Continua la serie di split programmata dai Vestiges e dopo quello con i Ghaust del 2011, che troverete inserito nel listone delle recensioni, è pronto adesso quello con i Caulfield, band crust/hardcore californiana. A quanto sembra però ce n’è già un altro in programma a breve con i Panopticon che dovrebbe contenere due tracce a testa per formazione.

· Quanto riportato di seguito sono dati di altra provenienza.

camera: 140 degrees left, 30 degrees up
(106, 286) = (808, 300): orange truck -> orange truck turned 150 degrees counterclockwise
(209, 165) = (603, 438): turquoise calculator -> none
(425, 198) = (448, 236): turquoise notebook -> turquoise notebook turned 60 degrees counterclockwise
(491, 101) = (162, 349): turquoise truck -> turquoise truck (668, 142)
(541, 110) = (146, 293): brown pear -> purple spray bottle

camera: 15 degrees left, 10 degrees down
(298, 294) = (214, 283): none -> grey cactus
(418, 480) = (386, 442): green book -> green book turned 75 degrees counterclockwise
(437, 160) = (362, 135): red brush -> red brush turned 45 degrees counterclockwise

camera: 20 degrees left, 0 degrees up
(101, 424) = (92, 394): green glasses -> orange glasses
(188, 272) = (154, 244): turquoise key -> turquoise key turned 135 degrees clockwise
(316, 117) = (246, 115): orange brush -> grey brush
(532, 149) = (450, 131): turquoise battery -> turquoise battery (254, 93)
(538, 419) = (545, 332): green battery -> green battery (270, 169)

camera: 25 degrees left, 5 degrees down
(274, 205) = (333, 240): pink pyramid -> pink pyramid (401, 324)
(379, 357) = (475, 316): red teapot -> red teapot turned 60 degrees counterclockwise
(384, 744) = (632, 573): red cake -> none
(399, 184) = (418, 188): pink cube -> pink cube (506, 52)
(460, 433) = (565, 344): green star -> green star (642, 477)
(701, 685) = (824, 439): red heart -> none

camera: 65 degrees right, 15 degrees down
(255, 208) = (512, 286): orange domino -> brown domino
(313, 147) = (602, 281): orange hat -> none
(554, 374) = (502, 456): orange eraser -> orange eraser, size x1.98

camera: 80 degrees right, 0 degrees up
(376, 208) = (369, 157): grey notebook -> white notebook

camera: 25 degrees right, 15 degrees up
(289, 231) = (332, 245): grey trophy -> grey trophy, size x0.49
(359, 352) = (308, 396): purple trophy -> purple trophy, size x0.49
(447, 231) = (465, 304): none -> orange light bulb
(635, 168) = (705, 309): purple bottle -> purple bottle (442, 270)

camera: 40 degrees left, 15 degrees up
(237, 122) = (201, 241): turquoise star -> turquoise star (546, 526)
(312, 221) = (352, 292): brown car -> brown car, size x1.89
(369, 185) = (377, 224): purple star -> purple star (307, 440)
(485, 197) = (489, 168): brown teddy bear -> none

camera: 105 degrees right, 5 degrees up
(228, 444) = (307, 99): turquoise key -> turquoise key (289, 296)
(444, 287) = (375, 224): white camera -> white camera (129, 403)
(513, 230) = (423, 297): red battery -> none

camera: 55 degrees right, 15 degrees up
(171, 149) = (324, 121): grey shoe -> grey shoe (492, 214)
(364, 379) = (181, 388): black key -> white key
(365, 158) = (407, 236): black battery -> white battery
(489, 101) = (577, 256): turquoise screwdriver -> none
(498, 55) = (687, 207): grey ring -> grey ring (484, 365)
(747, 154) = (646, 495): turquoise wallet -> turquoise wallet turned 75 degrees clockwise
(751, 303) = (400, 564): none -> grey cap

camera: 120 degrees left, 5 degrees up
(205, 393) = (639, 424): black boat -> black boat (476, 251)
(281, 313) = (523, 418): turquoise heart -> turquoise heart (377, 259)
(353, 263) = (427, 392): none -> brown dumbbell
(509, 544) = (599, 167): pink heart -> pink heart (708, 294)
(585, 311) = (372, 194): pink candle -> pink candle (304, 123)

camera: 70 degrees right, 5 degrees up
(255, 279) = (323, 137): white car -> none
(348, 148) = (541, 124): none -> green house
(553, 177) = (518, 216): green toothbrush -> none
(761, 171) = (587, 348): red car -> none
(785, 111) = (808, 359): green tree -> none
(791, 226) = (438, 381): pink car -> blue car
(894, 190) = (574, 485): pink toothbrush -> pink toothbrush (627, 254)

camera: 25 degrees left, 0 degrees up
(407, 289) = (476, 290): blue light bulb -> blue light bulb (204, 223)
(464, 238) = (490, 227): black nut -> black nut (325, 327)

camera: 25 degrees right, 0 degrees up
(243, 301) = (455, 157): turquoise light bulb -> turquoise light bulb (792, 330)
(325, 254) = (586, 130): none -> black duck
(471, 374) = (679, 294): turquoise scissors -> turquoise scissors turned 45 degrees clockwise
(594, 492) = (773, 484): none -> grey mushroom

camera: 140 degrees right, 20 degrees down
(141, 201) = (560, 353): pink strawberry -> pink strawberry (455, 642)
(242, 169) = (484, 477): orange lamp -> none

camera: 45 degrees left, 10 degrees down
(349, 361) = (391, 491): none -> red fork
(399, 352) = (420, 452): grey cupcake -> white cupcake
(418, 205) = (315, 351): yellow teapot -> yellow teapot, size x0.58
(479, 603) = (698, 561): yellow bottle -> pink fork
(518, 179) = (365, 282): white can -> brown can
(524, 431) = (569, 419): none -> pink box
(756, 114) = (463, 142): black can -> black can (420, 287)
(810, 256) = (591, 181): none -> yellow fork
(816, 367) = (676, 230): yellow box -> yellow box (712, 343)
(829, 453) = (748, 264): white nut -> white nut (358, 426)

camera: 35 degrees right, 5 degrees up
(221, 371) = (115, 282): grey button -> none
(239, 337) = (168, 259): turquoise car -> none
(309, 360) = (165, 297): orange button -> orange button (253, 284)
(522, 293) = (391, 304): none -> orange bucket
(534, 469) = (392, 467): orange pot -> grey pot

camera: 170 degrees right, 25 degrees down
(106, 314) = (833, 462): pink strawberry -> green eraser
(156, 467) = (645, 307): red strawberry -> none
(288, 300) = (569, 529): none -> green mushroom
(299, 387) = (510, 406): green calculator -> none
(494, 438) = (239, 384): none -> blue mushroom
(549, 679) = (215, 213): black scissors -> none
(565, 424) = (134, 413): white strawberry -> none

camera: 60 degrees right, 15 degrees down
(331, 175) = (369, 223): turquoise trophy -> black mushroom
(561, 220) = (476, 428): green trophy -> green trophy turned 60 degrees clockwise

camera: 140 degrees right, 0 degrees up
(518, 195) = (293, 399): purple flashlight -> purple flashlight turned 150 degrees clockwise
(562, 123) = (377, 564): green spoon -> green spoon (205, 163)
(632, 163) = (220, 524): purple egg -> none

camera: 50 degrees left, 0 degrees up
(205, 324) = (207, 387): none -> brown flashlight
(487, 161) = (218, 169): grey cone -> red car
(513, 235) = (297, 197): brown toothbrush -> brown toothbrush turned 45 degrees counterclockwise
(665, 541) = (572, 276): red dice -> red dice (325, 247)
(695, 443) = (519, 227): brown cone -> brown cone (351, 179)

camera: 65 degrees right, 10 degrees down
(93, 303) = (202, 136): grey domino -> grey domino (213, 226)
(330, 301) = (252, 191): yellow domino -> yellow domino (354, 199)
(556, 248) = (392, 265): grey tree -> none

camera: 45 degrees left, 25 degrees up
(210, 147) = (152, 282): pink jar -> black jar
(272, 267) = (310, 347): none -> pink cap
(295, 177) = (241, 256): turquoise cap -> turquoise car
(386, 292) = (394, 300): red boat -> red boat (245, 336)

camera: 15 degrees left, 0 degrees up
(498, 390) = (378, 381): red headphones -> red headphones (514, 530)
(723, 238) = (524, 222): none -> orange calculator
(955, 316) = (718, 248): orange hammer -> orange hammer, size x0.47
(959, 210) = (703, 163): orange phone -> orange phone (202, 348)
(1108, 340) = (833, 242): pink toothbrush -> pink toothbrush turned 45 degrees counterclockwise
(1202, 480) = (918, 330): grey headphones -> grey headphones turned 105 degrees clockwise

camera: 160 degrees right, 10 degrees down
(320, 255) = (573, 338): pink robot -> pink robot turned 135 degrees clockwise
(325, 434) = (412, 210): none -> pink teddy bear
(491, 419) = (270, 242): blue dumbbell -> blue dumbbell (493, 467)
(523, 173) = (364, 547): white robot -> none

Questi lavori sono solitamente presenti nelle discografie per ampliarle, arricchirle e concedersi magari divagazioni per fare esperimenti o dilettarsi con cover. È questo che in effetti fanno entrambe le realtà, si presentano con due versioni decisamente distanti dalle originali: una è “Zombie”, classico degli irlandesi Cranberries indurito e divenuto adesso un pezzo hardcore appesantito e ancor più cupo dell’originale pur non perdendo del tutto l’appeal rock che lo contraddistingue, la tematica di “conflitto” ha sicuramente spinto i Vestiges a proporre questo brano dato il loro evidente impegno nel trattare il sociale e l’esistanza umana, chi ha ascoltato il disco “The Descent Of A Man” approfondendo il discorso con la lettura dei testi se ne sarà di certo reso conto; l’altra è “Dive”, opener di “Incesticide”, la prima raccolta ufficiale di b-sides e cover contenente due soli inediti del trio di Seattle rilasciata nel 1992, qui in veste molto più greve e allungata con profonde scanalature al limite con lo sludge e fornita di una voce annerita e rocciosa, con i Caulfield che hanno sicuramente trasportato internamente la propria personalità.
Certo uno split simile è un acquisto consigliabile solo agli sfegatati di tali release e ai “followers” degli act partecipanti, un ascolto però datelo, non si sa mai sia un modo per entrare in contatto con la musica di questi artisti e magari andarne a riscoprire i lavori antecedenti.